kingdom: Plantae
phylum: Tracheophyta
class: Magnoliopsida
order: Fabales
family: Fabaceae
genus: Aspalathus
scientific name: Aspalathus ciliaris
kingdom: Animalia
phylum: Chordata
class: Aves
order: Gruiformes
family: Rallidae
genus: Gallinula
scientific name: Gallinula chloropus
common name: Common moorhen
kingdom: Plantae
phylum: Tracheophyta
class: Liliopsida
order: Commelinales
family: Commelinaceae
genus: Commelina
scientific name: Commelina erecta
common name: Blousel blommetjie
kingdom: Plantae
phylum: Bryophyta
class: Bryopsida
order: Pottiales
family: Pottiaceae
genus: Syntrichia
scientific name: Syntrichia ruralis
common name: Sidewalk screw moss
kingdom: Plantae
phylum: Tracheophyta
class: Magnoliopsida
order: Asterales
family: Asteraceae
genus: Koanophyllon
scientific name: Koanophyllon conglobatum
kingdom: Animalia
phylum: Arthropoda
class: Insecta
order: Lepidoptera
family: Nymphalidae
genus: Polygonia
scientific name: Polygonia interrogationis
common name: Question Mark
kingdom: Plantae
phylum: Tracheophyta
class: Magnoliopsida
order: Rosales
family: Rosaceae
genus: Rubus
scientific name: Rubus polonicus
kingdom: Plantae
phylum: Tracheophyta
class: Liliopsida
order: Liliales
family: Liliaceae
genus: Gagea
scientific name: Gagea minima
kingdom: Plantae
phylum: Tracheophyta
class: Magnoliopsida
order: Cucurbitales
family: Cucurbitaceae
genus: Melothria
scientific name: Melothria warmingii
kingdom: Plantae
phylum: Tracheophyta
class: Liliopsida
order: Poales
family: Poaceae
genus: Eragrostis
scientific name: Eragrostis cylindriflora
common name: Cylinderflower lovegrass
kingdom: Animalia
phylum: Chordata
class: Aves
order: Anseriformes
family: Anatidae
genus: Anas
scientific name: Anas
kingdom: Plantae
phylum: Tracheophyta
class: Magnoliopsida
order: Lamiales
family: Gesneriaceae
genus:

________________________________________

EXERCISE GOAL: Retype every line of the records above without altering a single character.

TASK ANSWER:
kingdom: Plantae
phylum: Tracheophyta
class: Magnoliopsida
order: Fabales
family: Fabaceae
genus: Aspalathus
scientific name: Aspalathus ciliaris
kingdom: Animalia
phylum: Chordata
class: Aves
order: Gruiformes
family: Rallidae
genus: Gallinula
scientific name: Gallinula chloropus
common name: Common moorhen
kingdom: Plantae
phylum: Tracheophyta
class: Liliopsida
order: Commelinales
family: Commelinaceae
genus: Commelina
scientific name: Commelina erecta
common name: Blousel blommetjie
kingdom: Plantae
phylum: Bryophyta
class: Bryopsida
order: Pottiales
family: Pottiaceae
genus: Syntrichia
scientific name: Syntrichia ruralis
common name: Sidewalk screw moss
kingdom: Plantae
phylum: Tracheophyta
class: Magnoliopsida
order: Asterales
family: Asteraceae
genus: Koanophyllon
scientific name: Koanophyllon conglobatum
kingdom: Animalia
phylum: Arthropoda
class: Insecta
order: Lepidoptera
family: Nymphalidae
genus: Polygonia
scientific name: Polygonia interrogationis
common name: Question Mark
kingdom: Plantae
phylum: Tracheophyta
class: Magnoliopsida
order: Rosales
family: Rosaceae
genus: Rubus
scientific name: Rubus polonicus
kingdom: Plantae
phylum: Tracheophyta
class: Liliopsida
order: Liliales
family: Liliaceae
genus: Gagea
scientific name: Gagea minima
kingdom: Plantae
phylum: Tracheophyta
class: Magnoliopsida
order: Cucurbitales
family: Cucurbitaceae
genus: Melothria
scientific name: Melothria warmingii
kingdom: Plantae
phylum: Tracheophyta
class: Liliopsida
order: Poales
family: Poaceae
genus: Eragrostis
scientific name: Eragrostis cylindriflora
common name: Cylinderflower lovegrass
kingdom: Animalia
phylum: Chordata
class: Aves
order: Anseriformes
family: Anatidae
genus: Anas
scientific name: Anas
kingdom: Plantae
phylum: Tracheophyta
class: Magnoliopsida
order: Lamiales
family: Gesneriaceae
genus:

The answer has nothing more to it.